WORK REQUIRED: Please set down each line of the material exactly.

RECORD SET:
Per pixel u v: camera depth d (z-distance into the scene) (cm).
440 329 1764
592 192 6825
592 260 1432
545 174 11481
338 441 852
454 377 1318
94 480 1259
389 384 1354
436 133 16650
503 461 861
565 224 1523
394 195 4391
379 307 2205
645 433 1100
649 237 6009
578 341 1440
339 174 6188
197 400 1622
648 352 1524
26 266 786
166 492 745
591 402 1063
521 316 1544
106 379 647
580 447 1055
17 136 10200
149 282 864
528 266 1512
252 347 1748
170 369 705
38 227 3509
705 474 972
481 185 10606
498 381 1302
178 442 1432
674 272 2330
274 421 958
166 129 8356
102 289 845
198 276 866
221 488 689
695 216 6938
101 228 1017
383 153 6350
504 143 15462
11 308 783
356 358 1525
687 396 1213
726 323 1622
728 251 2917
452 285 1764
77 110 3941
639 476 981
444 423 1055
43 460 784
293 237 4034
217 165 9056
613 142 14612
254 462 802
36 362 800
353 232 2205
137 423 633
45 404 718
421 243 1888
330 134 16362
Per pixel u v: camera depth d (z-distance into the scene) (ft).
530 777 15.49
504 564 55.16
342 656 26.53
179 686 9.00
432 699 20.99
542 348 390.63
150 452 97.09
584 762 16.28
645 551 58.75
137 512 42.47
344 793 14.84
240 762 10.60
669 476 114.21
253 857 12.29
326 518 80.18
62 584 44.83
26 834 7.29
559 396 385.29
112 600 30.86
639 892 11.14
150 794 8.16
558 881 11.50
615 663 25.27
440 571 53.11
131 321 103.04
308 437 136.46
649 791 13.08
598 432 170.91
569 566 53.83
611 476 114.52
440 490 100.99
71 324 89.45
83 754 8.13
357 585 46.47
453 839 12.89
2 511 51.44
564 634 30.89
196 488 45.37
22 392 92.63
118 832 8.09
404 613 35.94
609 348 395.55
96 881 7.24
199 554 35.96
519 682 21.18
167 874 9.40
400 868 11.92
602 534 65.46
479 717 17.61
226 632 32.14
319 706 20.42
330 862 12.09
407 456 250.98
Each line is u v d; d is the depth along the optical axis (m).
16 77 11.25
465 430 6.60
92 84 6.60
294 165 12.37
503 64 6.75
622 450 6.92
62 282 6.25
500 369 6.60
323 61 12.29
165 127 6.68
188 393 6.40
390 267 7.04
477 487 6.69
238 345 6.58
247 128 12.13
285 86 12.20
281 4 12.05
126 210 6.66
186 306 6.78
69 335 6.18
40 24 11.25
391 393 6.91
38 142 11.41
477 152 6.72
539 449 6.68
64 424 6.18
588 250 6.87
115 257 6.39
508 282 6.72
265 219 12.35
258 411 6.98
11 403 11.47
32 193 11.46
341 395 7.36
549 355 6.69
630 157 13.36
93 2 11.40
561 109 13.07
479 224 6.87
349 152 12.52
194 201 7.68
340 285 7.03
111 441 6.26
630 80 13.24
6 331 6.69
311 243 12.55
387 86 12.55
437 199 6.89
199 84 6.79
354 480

SOLUTION:
Per pixel u v: camera depth d (z-distance into the scene) (cm).
440 329 1764
592 192 6825
592 260 1432
545 174 11481
338 441 852
454 377 1318
94 480 1259
389 384 1354
436 133 16650
503 461 861
565 224 1523
394 195 4391
379 307 2205
645 433 1100
649 237 6009
578 341 1440
339 174 6188
197 400 1622
648 352 1524
26 266 786
166 492 745
591 402 1063
521 316 1544
106 379 647
580 447 1055
17 136 10200
149 282 864
528 266 1512
252 347 1748
170 369 705
38 227 3509
705 474 972
481 185 10606
498 381 1302
178 442 1432
674 272 2330
274 421 958
166 129 8356
102 289 845
198 276 866
221 488 689
695 216 6938
101 228 1017
383 153 6350
504 143 15462
11 308 783
356 358 1525
687 396 1213
726 323 1622
728 251 2917
452 285 1764
77 110 3941
639 476 981
444 423 1055
43 460 784
293 237 4034
217 165 9056
613 142 14612
254 462 802
36 362 800
353 232 2205
137 423 633
45 404 718
421 243 1888
330 134 16362
Per pixel u v: camera depth d (z-distance into the scene) (ft).
530 777 15.49
504 564 55.16
342 656 26.53
179 686 9.00
432 699 20.99
542 348 390.63
150 452 97.09
584 762 16.28
645 551 58.75
137 512 42.47
344 793 14.84
240 762 10.60
669 476 114.21
253 857 12.29
326 518 80.18
62 584 44.83
26 834 7.29
559 396 385.29
112 600 30.86
639 892 11.14
150 794 8.16
558 881 11.50
615 663 25.27
440 571 53.11
131 321 103.04
308 437 136.46
649 791 13.08
598 432 170.91
569 566 53.83
611 476 114.52
440 490 100.99
71 324 89.45
83 754 8.13
357 585 46.47
453 839 12.89
2 511 51.44
564 634 30.89
196 488 45.37
22 392 92.63
118 832 8.09
404 613 35.94
609 348 395.55
96 881 7.24
199 554 35.96
519 682 21.18
167 874 9.40
400 868 11.92
602 534 65.46
479 717 17.61
226 632 32.14
319 706 20.42
330 862 12.09
407 456 250.98
Each line is u v d; d is the depth along the optical axis (m).
16 77 11.25
465 430 6.60
92 84 6.60
294 165 12.37
503 64 6.75
622 450 6.92
62 282 6.25
500 369 6.60
323 61 12.29
165 127 6.68
188 393 6.40
390 267 7.04
477 487 6.69
238 345 6.58
247 128 12.13
285 86 12.20
281 4 12.05
126 210 6.66
186 306 6.78
69 335 6.18
40 24 11.25
391 393 6.91
38 142 11.41
477 152 6.72
539 449 6.68
64 424 6.18
588 250 6.87
115 257 6.39
508 282 6.72
265 219 12.35
258 411 6.98
11 403 11.47
32 193 11.46
341 395 7.36
549 355 6.69
630 157 13.36
93 2 11.40
561 109 13.07
479 224 6.87
349 152 12.52
194 201 7.68
340 285 7.03
111 441 6.26
630 80 13.24
6 331 6.69
311 243 12.55
387 86 12.55
437 199 6.89
199 84 6.79
354 480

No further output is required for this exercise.